Government House (1859-1861) 
In 1856, the house was sold to Friedrich Albert Schreiber. Schreiber was a partner in the German trading firm of Behn, Meyer and Co. 

In 1859, the governor's residence at Raffles House on Government Hill was demolished to make way for a fort. Government House was temporarily moved to the Pavilion. At the time, Schreiber, the owner of the Pavilion, was away in Europe. “The 24th current, being the anniversary of Her Majesty’s birth, was observed as a Holiday, and at noon the usual salutes were fired in the roads and on shore. In the Evening His Honor the Governor entertained a numerous party at a Ball and Supper, in the Pavilion, the elegant residence of Mr Schreiber, which His Honor at present occupies as the temporary Government House.”

The Singapore Free Press and Mercantile Advertiser. 26 May 1859.
The lease for the Pavilion expired in 1861 and Government House was moved to new leased premises at Leonie Hill and Leonie Cottage.“We are informed that the lease of Dr. Oxley’s house for the Governor’s residence having expired, the Government have rented the splendid residence of T.H. Campbell, Esquire, as a Government House."
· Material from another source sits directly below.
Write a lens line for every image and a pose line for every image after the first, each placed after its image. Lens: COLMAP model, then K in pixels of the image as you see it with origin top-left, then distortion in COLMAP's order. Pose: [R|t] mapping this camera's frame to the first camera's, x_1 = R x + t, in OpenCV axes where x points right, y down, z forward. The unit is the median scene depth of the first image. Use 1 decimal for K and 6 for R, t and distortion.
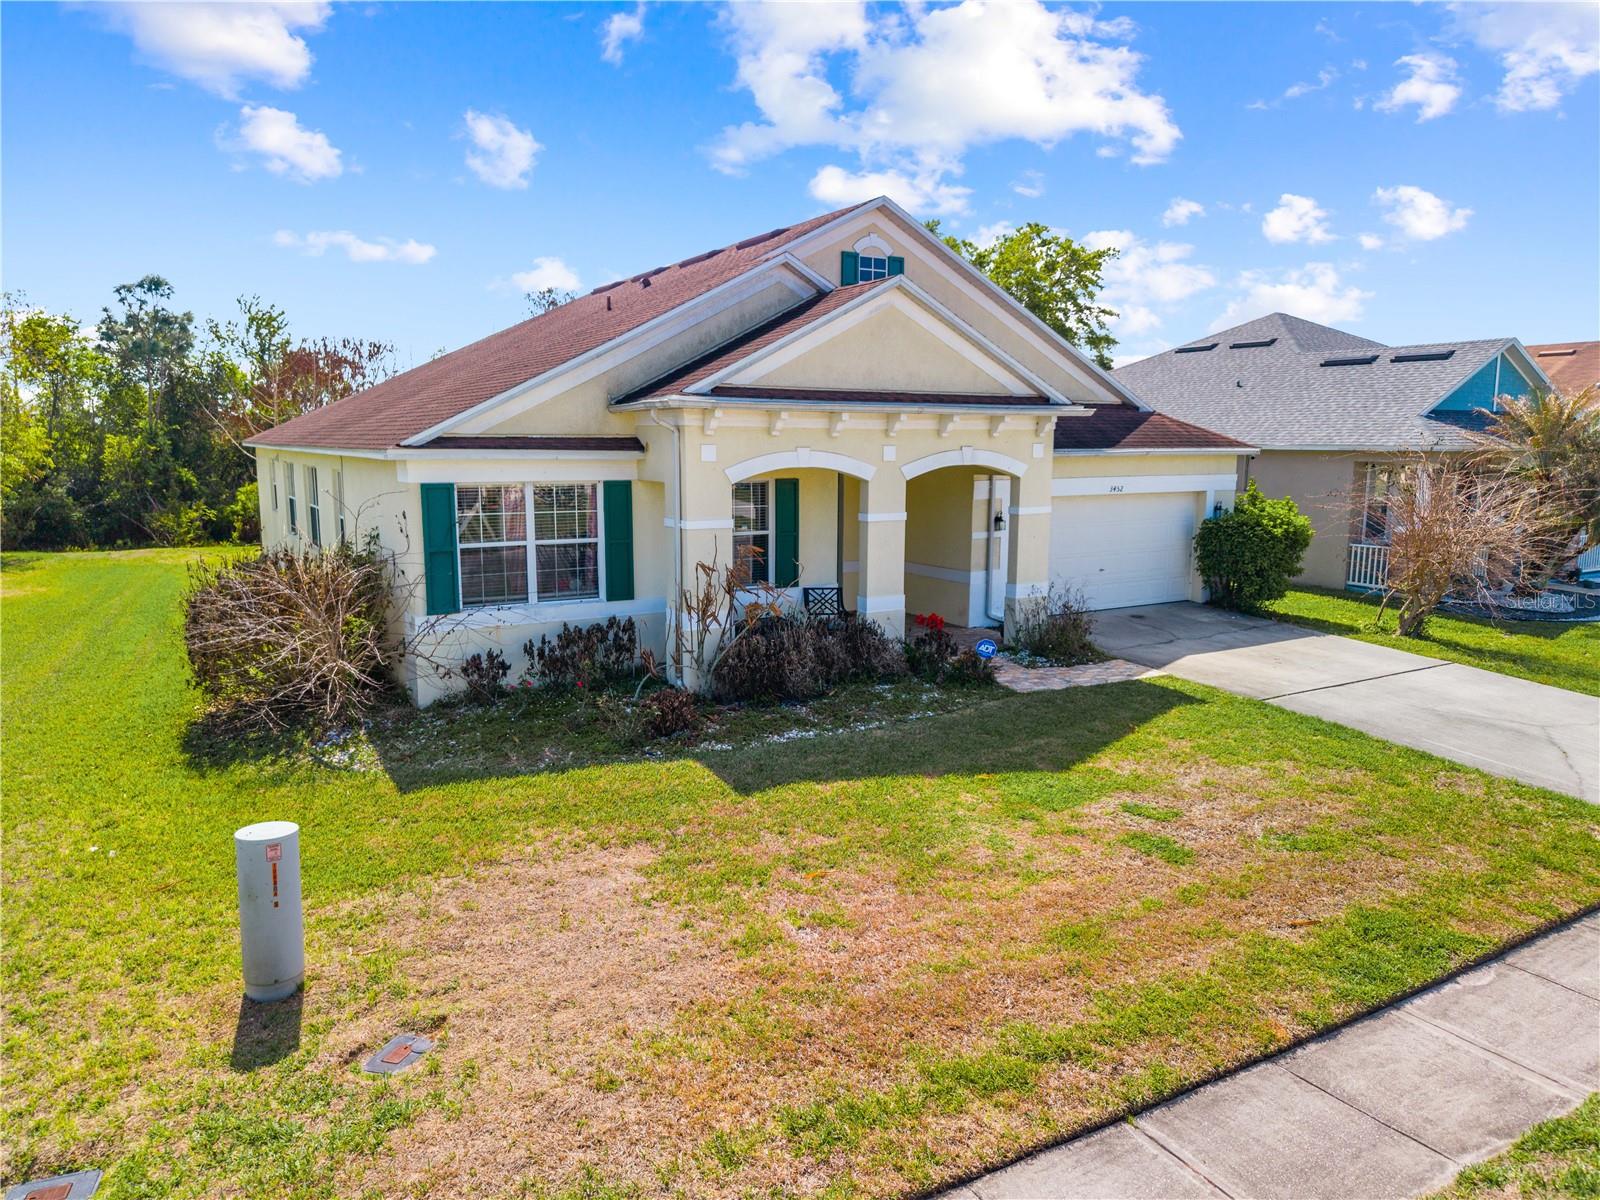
lens RADIAL K [[1091.4, 0, 800.0], [0, 1091.4, 600.0], [0, 0, 1]] dist [-0.001408, -0.004296]
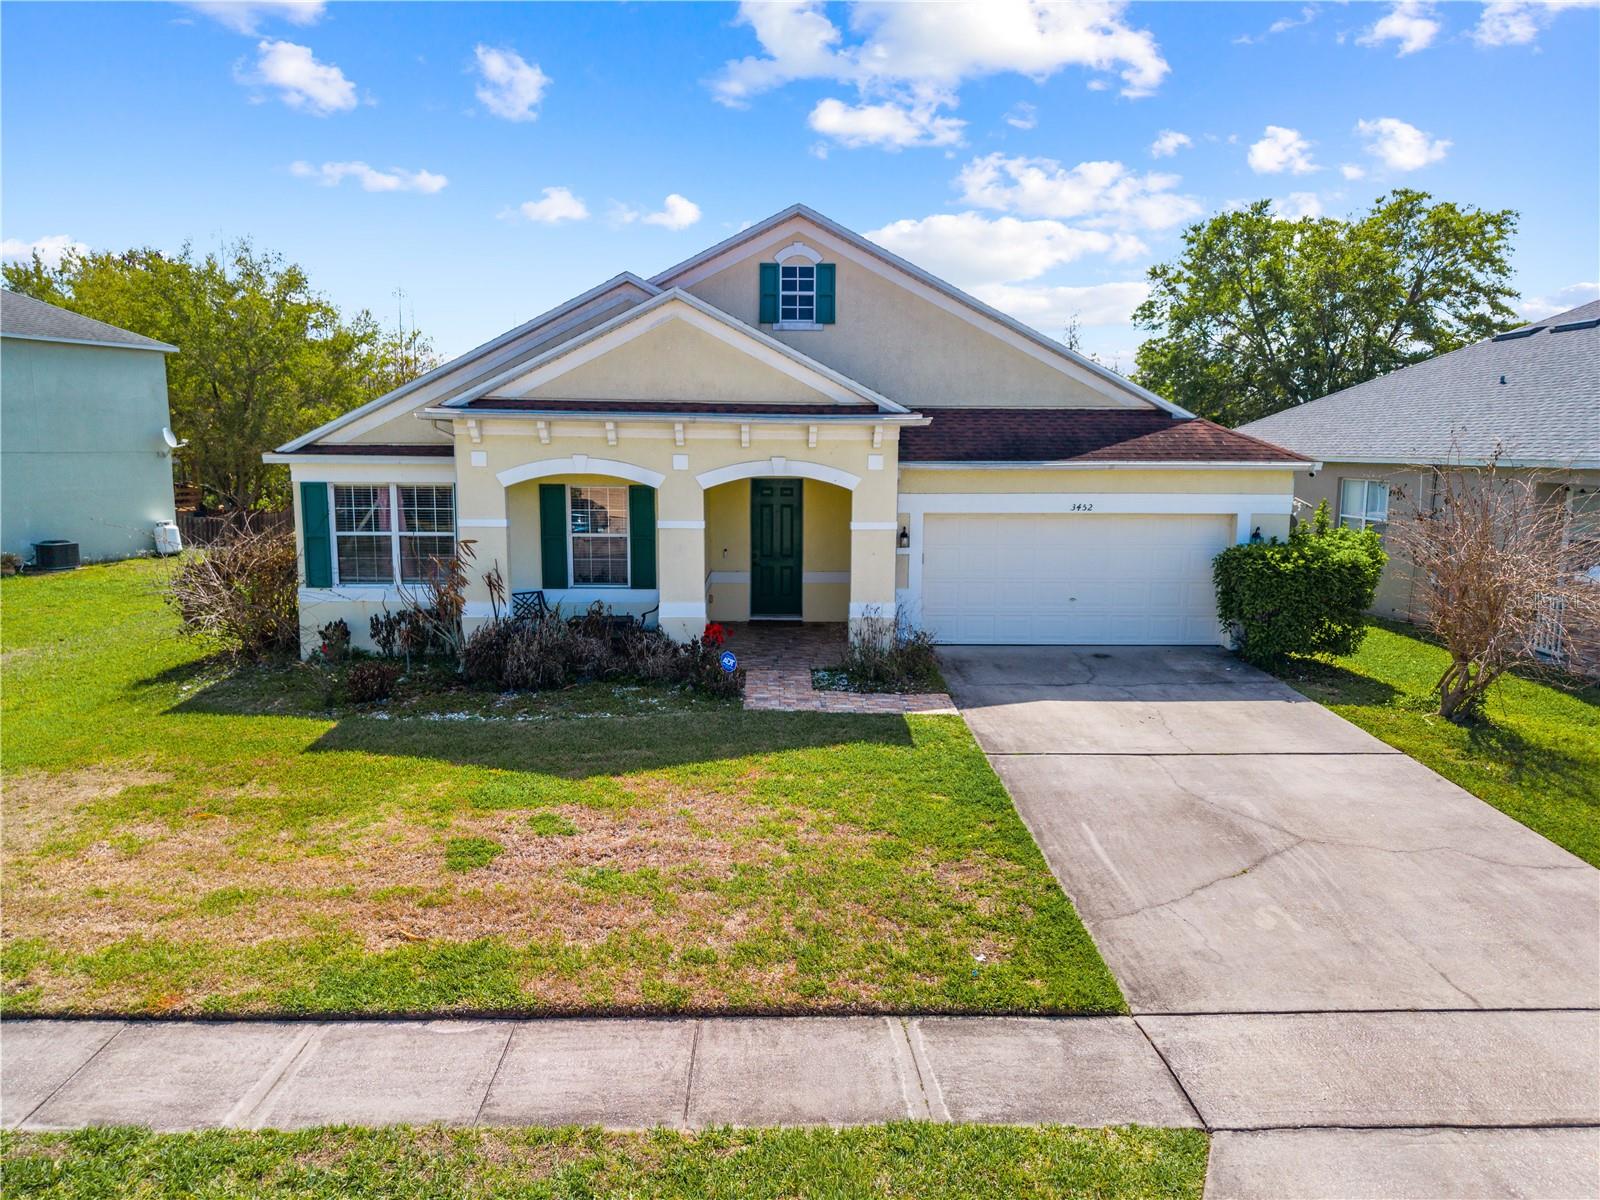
lens RADIAL K [[1091.4, 0, 800.0], [0, 1091.4, 600.0], [0, 0, 1]] dist [-0.001408, -0.004296]
pose [[0.869950, 0.073499, -0.487633, 0.728624], [-0.077508, 0.996920, 0.011986, -0.028842], [0.487012, 0.027368, 0.872967, 0.177784]]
The Straits Times. 1 June 1861.

Later years 
Prominent Armenian businessman Catchick Moses bought the Pavilion in 1874 and made it his residence. Moses is remembered for having started the Straits Times. Moses was well respected, and local residents used to go to him at the Pavilion for advice and to settle differences. 

After Moses' death in 1892, his family continued to occupy the Pavilion until it was sold by public auction in 1918 to Manasseh Meyer for Straits $147,000. The Pavilion was then converted into a private residential hotel.

The Mysterious Case of Yoshio Nishimura 
In the 1920s - 1930s, the property was leased to Ishihara Sangyo Koshi (ISK). ISK was a major Japanese mining concern operating iron mines in Malaya. Yoshio Nishimura, managing director of ISK and president of the Japanese Association, resided at the property. In December 1934, Nishimura was called in for questioning by Special Branch. He died shortly after arriving at police headquarters due to strychnine poisoning. His sudden death caused a sensation in the local Japanese community. There was considerable media attention, with suspicions about espionage. An open verdict was eventually returned. Nishimura is buried at the Japanese Cemetery. Recently declassified documents reveal that Nishimura was the target of a colonial police counter espionage operation.

Present
The present house on the site, possibly constructed by Meyer in the 1920s, is privately occupied.